▶ Requirement
The lines to find are those in the entries that hold the word "Obrigado"; copy every one of them.

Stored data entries

-=-=-

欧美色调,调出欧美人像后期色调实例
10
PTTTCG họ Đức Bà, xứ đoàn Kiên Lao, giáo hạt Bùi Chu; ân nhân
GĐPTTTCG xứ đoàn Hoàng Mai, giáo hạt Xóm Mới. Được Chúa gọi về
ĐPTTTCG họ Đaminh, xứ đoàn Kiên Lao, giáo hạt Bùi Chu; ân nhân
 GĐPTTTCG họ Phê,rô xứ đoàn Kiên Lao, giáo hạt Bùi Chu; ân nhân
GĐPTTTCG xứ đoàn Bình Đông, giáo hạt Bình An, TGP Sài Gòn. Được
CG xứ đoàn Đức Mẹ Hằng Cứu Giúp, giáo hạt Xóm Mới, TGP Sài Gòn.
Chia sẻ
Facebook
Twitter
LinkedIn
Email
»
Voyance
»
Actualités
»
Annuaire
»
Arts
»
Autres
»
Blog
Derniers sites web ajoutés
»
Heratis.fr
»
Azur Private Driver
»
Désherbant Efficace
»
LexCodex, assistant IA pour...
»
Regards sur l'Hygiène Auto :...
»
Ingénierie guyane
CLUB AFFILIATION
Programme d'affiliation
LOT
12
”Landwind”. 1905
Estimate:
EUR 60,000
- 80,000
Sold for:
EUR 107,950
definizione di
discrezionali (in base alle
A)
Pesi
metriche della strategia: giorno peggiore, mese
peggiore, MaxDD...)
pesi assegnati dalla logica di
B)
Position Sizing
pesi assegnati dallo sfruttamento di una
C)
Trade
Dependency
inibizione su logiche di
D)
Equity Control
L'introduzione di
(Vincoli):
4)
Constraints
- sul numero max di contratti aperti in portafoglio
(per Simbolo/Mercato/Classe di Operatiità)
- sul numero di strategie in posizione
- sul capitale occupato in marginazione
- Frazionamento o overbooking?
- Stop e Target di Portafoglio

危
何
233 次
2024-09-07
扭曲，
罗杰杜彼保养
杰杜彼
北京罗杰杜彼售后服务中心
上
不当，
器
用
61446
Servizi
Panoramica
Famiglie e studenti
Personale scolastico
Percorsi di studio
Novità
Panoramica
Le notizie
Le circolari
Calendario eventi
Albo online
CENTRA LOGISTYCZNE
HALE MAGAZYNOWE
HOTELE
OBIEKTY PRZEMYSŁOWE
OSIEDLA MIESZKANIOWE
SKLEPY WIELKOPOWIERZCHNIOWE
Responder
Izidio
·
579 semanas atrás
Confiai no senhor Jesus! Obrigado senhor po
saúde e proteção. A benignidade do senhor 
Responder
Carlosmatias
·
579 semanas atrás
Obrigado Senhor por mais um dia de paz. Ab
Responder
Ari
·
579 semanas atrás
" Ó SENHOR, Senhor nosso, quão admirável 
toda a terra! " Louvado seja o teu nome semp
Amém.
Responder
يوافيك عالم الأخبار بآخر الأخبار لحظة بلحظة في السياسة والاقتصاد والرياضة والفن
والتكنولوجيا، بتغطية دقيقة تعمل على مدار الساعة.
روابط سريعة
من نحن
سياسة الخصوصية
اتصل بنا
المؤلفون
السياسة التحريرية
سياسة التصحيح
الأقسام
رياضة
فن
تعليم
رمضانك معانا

-=-=-

▶ Response below
Confiai no senhor Jesus! Obrigado senhor po
Obrigado Senhor por mais um dia de paz. Ab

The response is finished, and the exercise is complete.